* **WHAT THIS TASK INVOLVES**
Your task is to reproduce the listing exactly, without its images.

* **PROVIDED RECORDS**
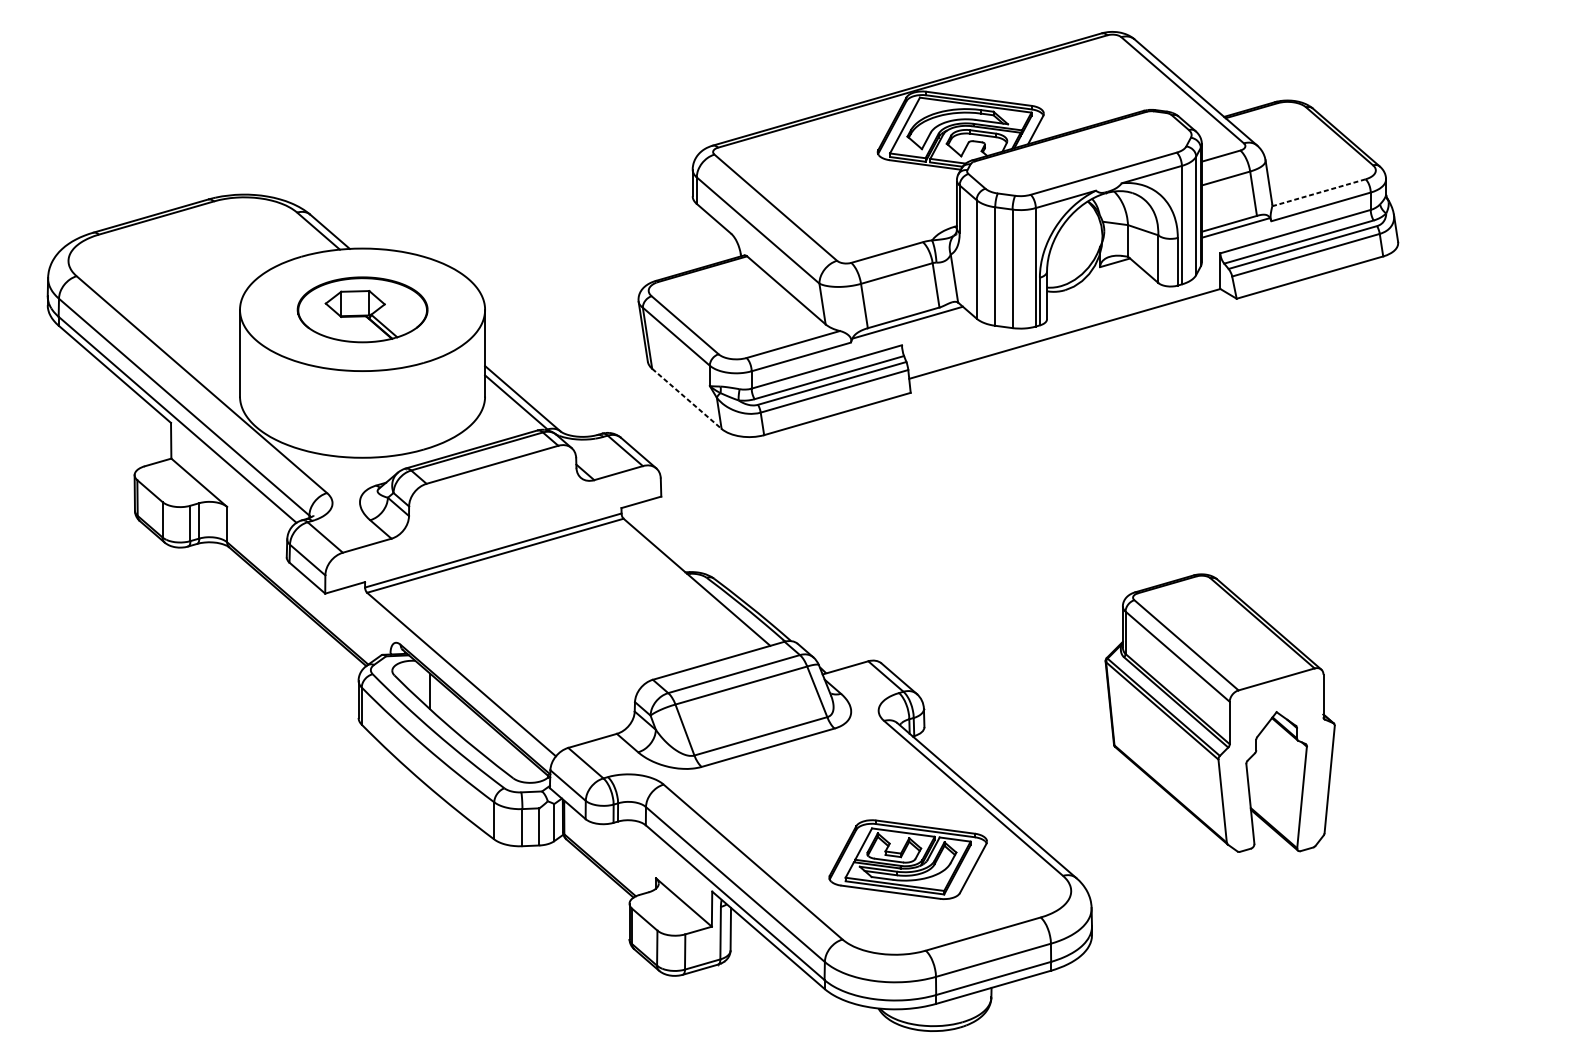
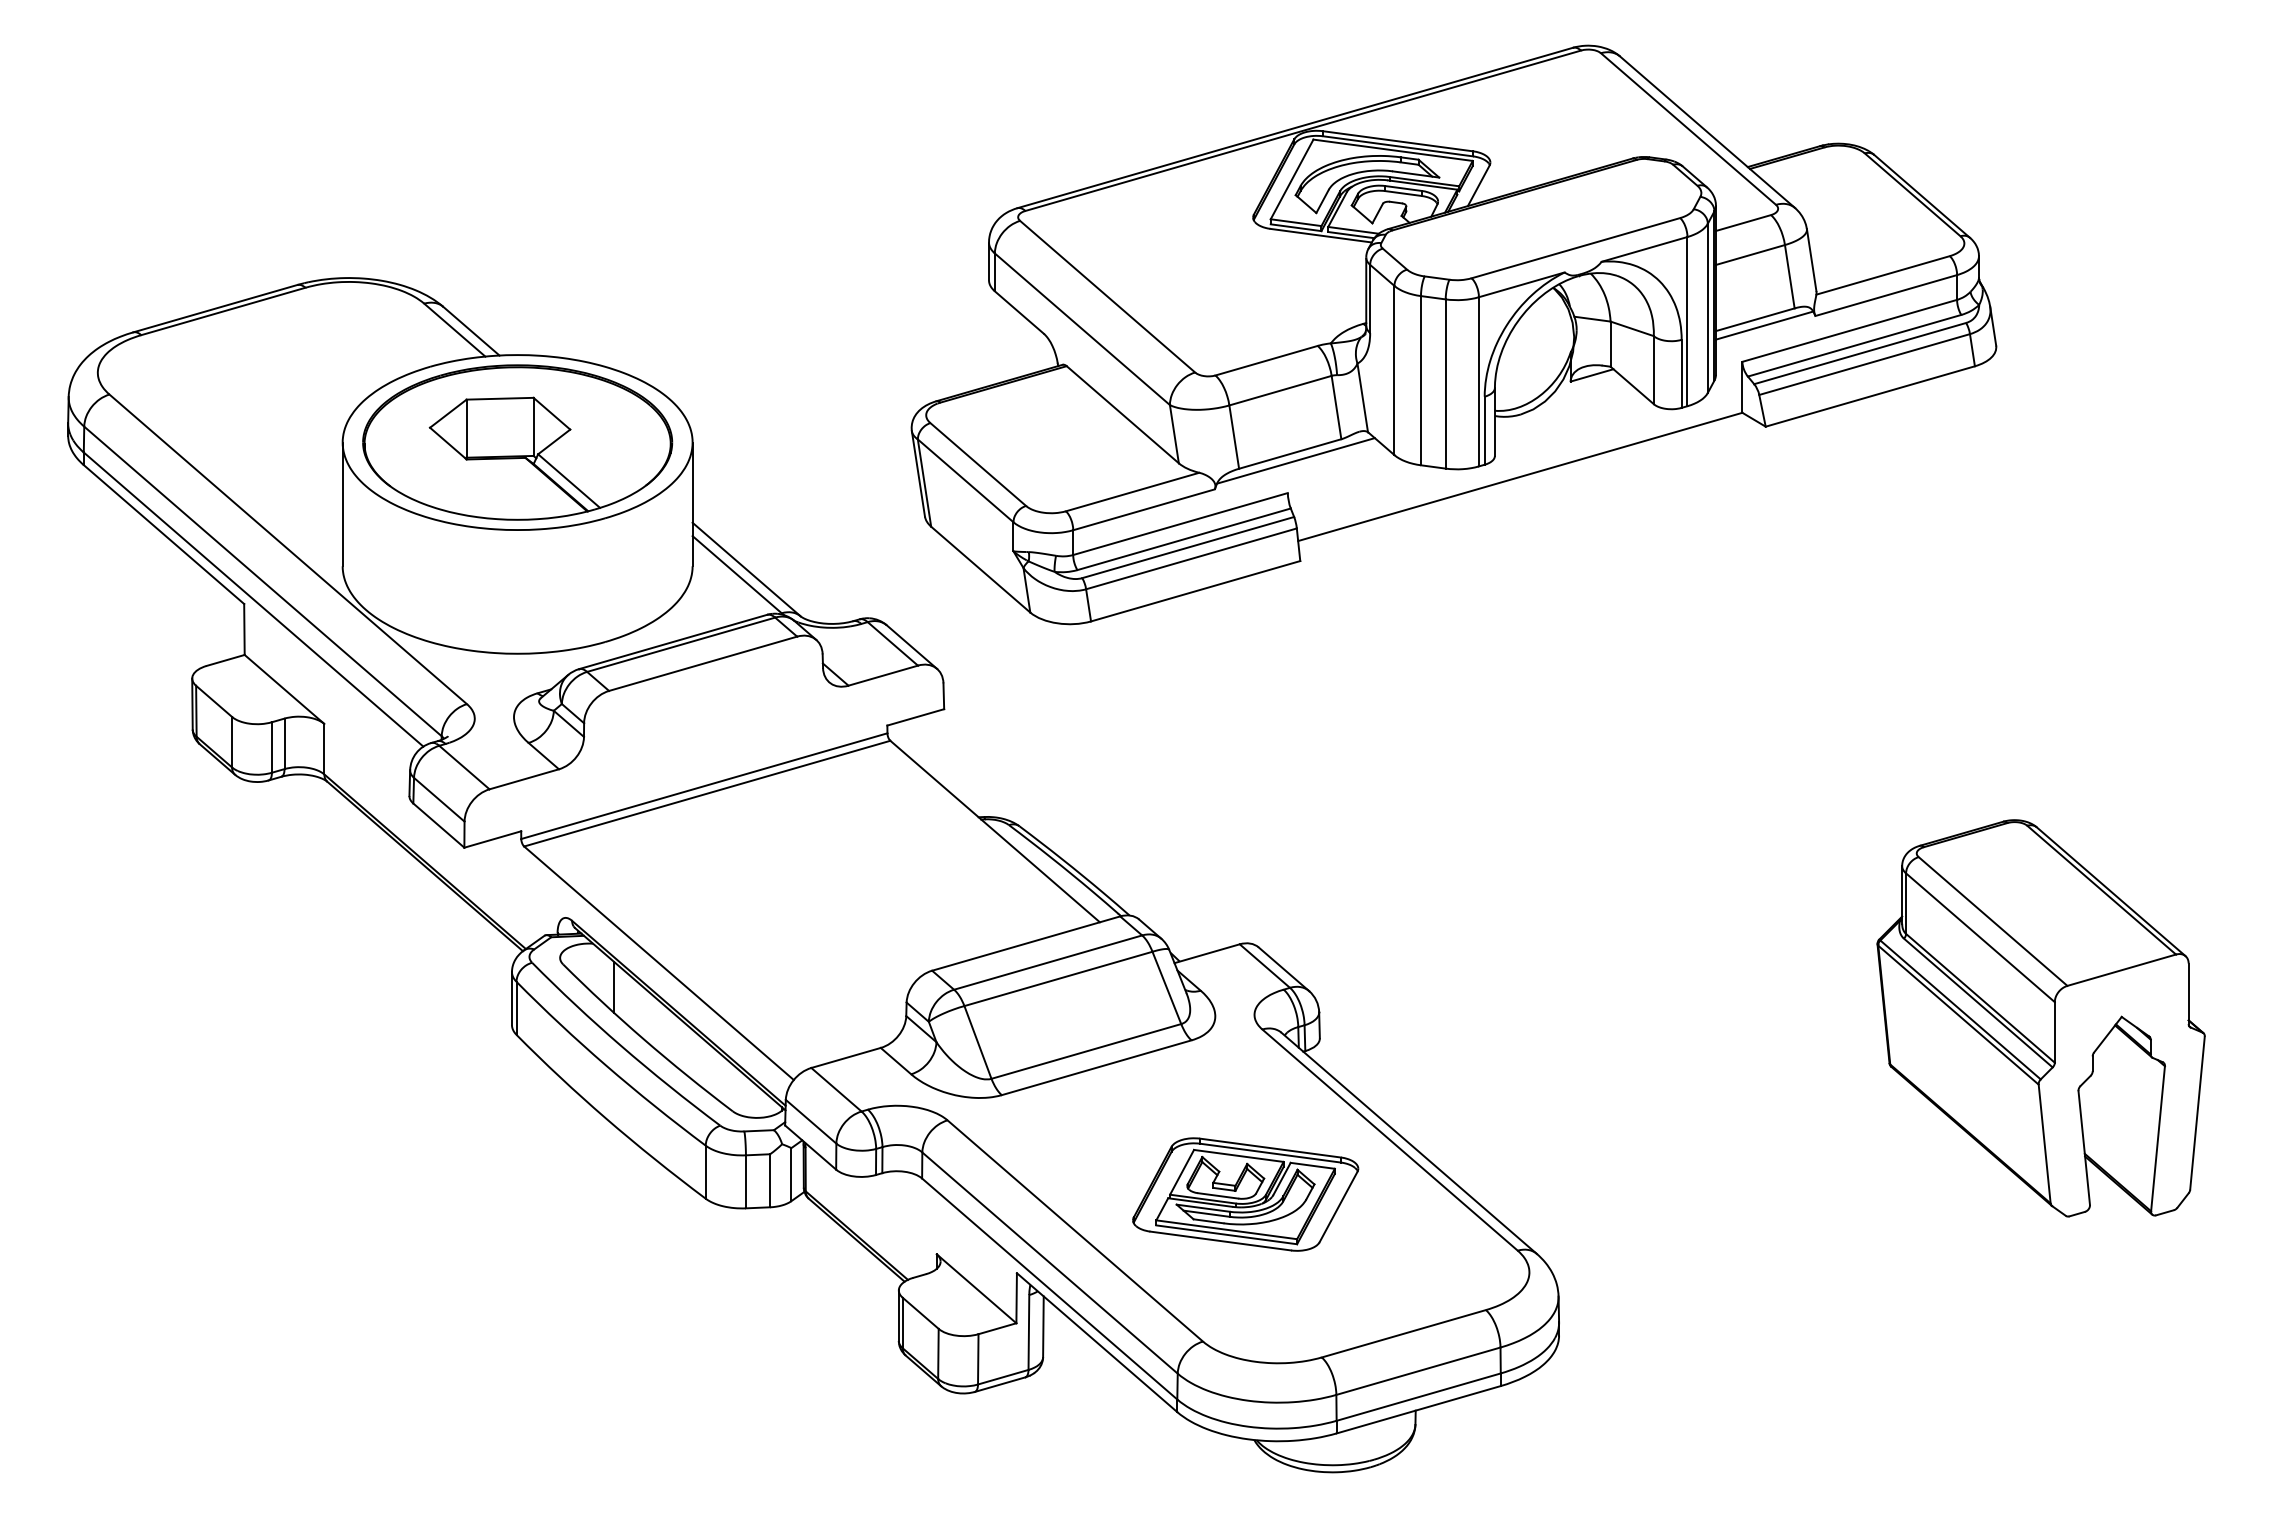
line: (1318, 192) -> (1882, 275), dashed -> solid
part: (362, 309) -> (517, 442), size x1.67
line: (686, 398) -> (980, 569), dashed -> solid
part: (1219, 713) -> (2040, 1018), moved
part: (908, 859) -> (1245, 1194), moved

* **SOLUTION TO THE PROBLEM**
line: (1318, 192) -> (1882, 275), dashed -> solid
part: (362, 309) -> (517, 442), size x1.67
line: (686, 398) -> (980, 569), dashed -> solid
part: (1219, 713) -> (2040, 1018), moved
part: (908, 859) -> (1245, 1194), moved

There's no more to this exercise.